In Yahushua, Yehoshua, Yeshua, Jehoshua of Jeshua zagen wij dat er niet alleen spraak verwarring is omtrent de Naam van de Allerhoogste. Ook betreft zijn zoon zijn er pogingen gedaan om hem uit de belangstelling te krijgen. Men wenste een andere god voor het voetlicht brengen.Mits dat meerdere personen meer belang begonnen te hechten aan de Nazareen dan aan de gebruikelijke goden, inclusief de God der Joden (Jehovah), kon het machtsapparaat makkelijk de beleidsvoerders op het geloofvlak ompraten om de zoon van Kronos (Lat. Saturnus) en Rheia, twee van de twaalf Titanen, aan te nemen als God. Bij de heidenen was hij reeds oppergod, die heerste vanaf de berg Olympus, en werd algemeen in het rijk vereerd. Door de naam van de zoon van Jozef en Maria uit Nazareth, afkomstig van de stam van David, zijn naam יהשע (Jesjoea) Jeshua van Jahushua of "Jehovah redt" (Redding van Jehovah") te vervormen tot YaZeus (Je-Seus/Jezeus) of "Heil Zeus" in plaats van "Heil (tot diegenen die) van God (komt)".

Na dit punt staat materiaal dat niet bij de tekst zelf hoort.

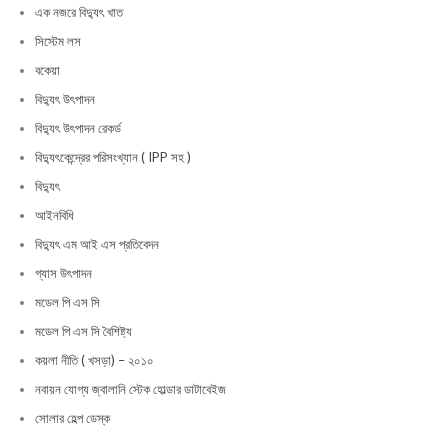
এক নজরে বিদ্যুৎ খাত
সিস্টেম লস
বকেয়া
বিদ্যুৎ উৎপাদন
বিদ্যুৎ উৎপাদন রেকর্ড
বিদ্যুৎকেন্দ্রের পরিসংখ্যান ( IPP সহ )
বিদ্যুৎ
আইনবিধি
বিদ্যুৎ এম আই এস প্রতিবেদন
গ্যাস উৎপাদন
মডেল পি এস সি
মডেল পি এস সি বৈশিষ্ট্য
কয়লা নীতি ( খসড়া) – ২০১০
নবায়ন যোগ্য জ্বালানি স্টেক হোল্ডার ডাটাবেইজ
সোলার হেল্প ডেস্ক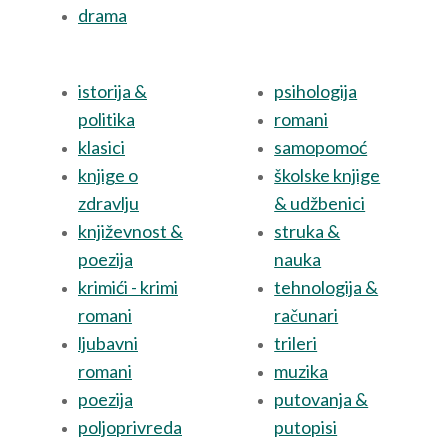
drama
istorija &
psihologija
politika
romani
klasici
samopomoć
knjige o
školske knjige
zdravlju
& udžbenici
književnost &
struka &
poezija
nauka
krimići - krimi
tehnologija &
romani
računari
ljubavni
trileri
romani
muzika
poezija
putovanja &
poljoprivreda
putopisi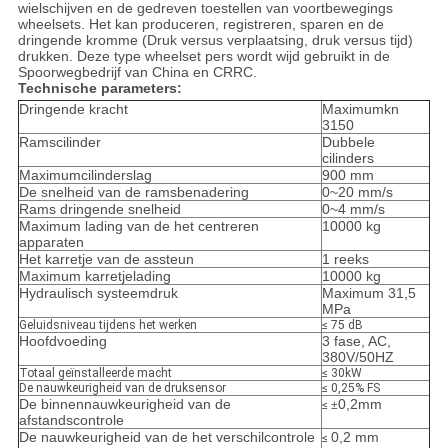
wielschijven en de gedreven toestellen van voortbewegings
wheelsets. Het kan produceren, registreren, sparen en de
dringende kromme (Druk versus verplaatsing, druk versus tijd)
drukken. Deze type wheelset pers wordt wijd gebruikt in de
Spoorwegbedrijf van China en CRRC.
Technische parameters:
Dringende kracht
Maximumkn
3150
Ramscilinder
Dubbele
cilinders
Maximumcilinderslag
900 mm
De snelheid van de ramsbenadering
0~20 mm/s
Rams dringende snelheid
0~4 mm/s
Maximum lading van de het centreren
10000 kg
apparaten
Het karretje van de assteun
1 reeks
Maximum karretjelading
10000 kg
Hydraulisch systeem
druk
Maximum 31,5
MPa
Geluidsniveau tijdens het werken
≤ 75 dB
Hoofdvoeding
3 fase, AC,
380V/50HZ
Totaal geïnstalleerde macht
≤ 30kW
De nauwkeurigheid van de druksensor
≤ 0,25% FS
De binnennauwkeurigheid van de
0,2mm
≤
±
afstandscontrole
De nauwkeurigheid van de het verschilcontrole
0,2 mm
≤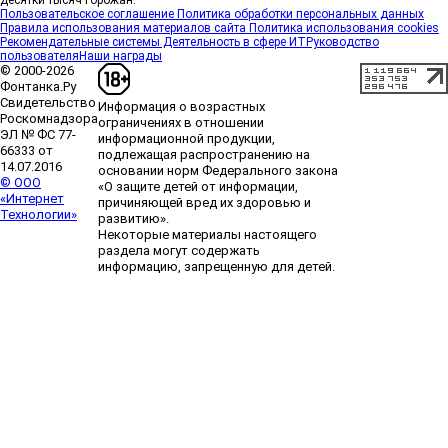
десятки тысяч горожан.
«Лучший проект КРТ» Ленобласти — микрорайон
Пользовательское соглашение
Политика обработки персональных данных
Правила использования материалов сайта
Политика использования cookies
«Город Звёзд»
Победителем профессионального
Рекомендательные системы
Деятельность в сфере ИТ
Руководство
конкурса «Лучшая строительная организация 2025
пользователя
Наши награды
года» в номинации «За лучший проект
© 2000-2026
комплексного развития территорий» стал жилой
Фонтанка.Ру
микрорайон «Город Звёзд».
Свидетельство
Информация о возрастных
Роскомнадзора
6 августа, 16:07
ограничениях в отношении
ЭЛ № ФС 77-
информационной продукции,
66333 от
подлежащая распространению на
14.07.2016
основании норм Федерального закона
ГК «А101» и фонд «НИКА» объединяют усилия для
© ООО
«О защите детей от информации,
защиты животных в рамках программы
«Интернет
причиняющей вред их здоровью и
биоразнообразия
Группа компаний «А101» и
Технологии»
развитию».
Благотворительный фонд помощи бездомным
Некоторые материалы настоящего
животным «НИКА» заключили соглашение о
раздела могут содержать
стратегическом сотрудничестве.
информацию, запрещенную для детей.
6 августа, 12:26
ГК «КВС» получила разрешение на ввод в
эксплуатацию корпуса № 2 комплекса «ПАТИО.
Уютный квартал»
Группа компаний «КВС» получила
разрешение на ввод в эксплуатацию корпуса № 2
жилого проекта «ПАТИО. Уютный квартал»,
расположенного во Всеволожском районе
Ленинградской области.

Door de naamswijziging van diegene die zei zoon van God te zijn kon het licht schijnen op diegene die lichtflitsen in de hemel bracht door bliksems, de wolken verzamelde en uiteendreef; maar ook regen en sneeuwval veroorzaakte. Men slaagde er aldus in nog meer mensen de naam naar het Indo-Europees *Djev (= stralende, verwant met Latijn dies = dag) te laten gebruiken en aldus te laten verwijzen naar een verwantschap met de verering van het heldere uitspansel; Zeus’ meest wezenlijke functie is die van hemelgod.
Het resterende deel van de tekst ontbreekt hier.